Dec. 6, 1865: The 13th Amendment to the U.S. Constitution is ratified, putting an end to slavery.
July 9, 1868: The 14th Amendment to the U.S. Constitution is ratified, guaranteeing the liberties and rights granted by the Bill of Rights to freed slaves.
Feb. 3, 1870: The 15th Amendment to the U.S. Constitution is ratified, granting the right to vote to African-American men.
Aug. 18, 1920:The 19th Amendment to the U.S. Constitution is ratified, granting the right to vote to all women.
May 17, 1954: In Brown v.

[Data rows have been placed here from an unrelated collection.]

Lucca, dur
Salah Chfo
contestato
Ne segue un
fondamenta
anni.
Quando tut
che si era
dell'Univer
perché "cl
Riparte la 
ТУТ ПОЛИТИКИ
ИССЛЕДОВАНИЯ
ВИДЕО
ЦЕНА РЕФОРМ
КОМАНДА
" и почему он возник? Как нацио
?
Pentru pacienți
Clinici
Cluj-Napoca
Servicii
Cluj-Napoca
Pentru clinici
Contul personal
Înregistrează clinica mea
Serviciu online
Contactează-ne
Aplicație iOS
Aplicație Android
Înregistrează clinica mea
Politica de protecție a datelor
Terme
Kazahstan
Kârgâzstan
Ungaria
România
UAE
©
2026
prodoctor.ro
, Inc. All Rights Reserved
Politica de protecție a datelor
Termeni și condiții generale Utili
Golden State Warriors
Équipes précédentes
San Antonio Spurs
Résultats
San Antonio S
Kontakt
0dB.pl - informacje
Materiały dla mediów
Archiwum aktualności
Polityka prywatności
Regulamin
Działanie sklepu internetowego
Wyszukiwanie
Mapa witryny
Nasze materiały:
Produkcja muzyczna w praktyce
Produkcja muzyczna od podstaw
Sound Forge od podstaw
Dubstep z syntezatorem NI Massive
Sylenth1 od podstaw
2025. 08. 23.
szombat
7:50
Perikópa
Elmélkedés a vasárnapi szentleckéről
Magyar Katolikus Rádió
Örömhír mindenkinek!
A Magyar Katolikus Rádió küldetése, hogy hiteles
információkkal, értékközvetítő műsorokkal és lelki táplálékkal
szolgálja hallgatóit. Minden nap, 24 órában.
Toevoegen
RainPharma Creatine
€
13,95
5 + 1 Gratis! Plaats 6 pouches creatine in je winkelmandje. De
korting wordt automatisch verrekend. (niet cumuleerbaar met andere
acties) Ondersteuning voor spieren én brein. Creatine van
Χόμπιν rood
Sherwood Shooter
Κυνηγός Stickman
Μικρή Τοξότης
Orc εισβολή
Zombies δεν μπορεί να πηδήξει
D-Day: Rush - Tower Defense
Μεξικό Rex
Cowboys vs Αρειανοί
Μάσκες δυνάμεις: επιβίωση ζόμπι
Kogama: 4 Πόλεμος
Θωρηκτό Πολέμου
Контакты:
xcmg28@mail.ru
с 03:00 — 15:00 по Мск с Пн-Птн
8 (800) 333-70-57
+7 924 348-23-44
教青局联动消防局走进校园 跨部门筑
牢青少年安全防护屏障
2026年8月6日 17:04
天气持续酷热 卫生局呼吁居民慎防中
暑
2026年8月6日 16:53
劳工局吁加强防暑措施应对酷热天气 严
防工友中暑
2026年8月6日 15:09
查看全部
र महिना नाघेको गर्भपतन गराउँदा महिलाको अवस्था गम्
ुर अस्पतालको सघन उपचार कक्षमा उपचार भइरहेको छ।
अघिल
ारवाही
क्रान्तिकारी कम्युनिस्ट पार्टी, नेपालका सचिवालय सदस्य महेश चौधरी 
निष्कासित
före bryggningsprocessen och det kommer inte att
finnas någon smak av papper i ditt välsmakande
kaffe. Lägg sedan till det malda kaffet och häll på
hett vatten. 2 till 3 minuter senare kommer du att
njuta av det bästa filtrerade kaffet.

Board of Education, the U.S. Supreme Court rules unanimously that school segregation violates the 14th Amendment. A year later, the court would order an end to school segregation "with all deliberate speed."
Dec. 1, 1955: Rosa Parks, a 42-year-old NAACP member, refuses to give up her seat on a Montgomery, Ala., city bus to a white passenger, touching off a bus boycott that would not end until buses were desegregated on Dec. 21, 1956.
Sept. 24, 1957: President Dwight D. Eisenhower issues Executive Order 10730, sending federal troops to Little Rock, Ark., to maintain order and peace as Central High School is integrated.
Aug. 28, 1963: An estimated 250,000 people, a fifth or more of them white, gather for the March on Washington, which featured the Rev. Martin Luther King Jr.'s "I Have a Dream" speech.
Sept. 15, 1963: A bomb goes off at 16th Street Baptist Church in Birmingham, Ala., killing four young girls and touching off riots in the city.
July 2, 1964: President Lyndon B. Johnson signs the Civil Rights Act of 1964.
March 7, 1965: Demonstrators begin a march from Selma, Ala., to Montgomery, Ala., to press for voting rights, but 50 marchers are hospitalized after being stopped at the Edmund Pettus Bridge by police officers wielding whips, clubs and tear gas. The encounter, which became known as "Bloody Sunday," is credited with winning support for a voting rights law enacted five months later.
Aug. 6, 1965: President Lyndon B. Johnson signs the Voting Rights Act, largely to enforce the 15th Amendment ratified 95 years earlier.
April 4, 1968: The Rev. Martin Luther King Jr. is assassinated in Memphis, setting off riots around the country.
Oct. 24, 2005: Rosa Parks dies at 92.
Jan. 30, 2006: Coretta Scott King, wife of the slain civil rights leader, dies at 78.
Aug. 28, 2008: Sen. Barack Obama accepts nomination of the Democratic Party for president.
Nov. 4, 2008: Obama is elected as the first black president.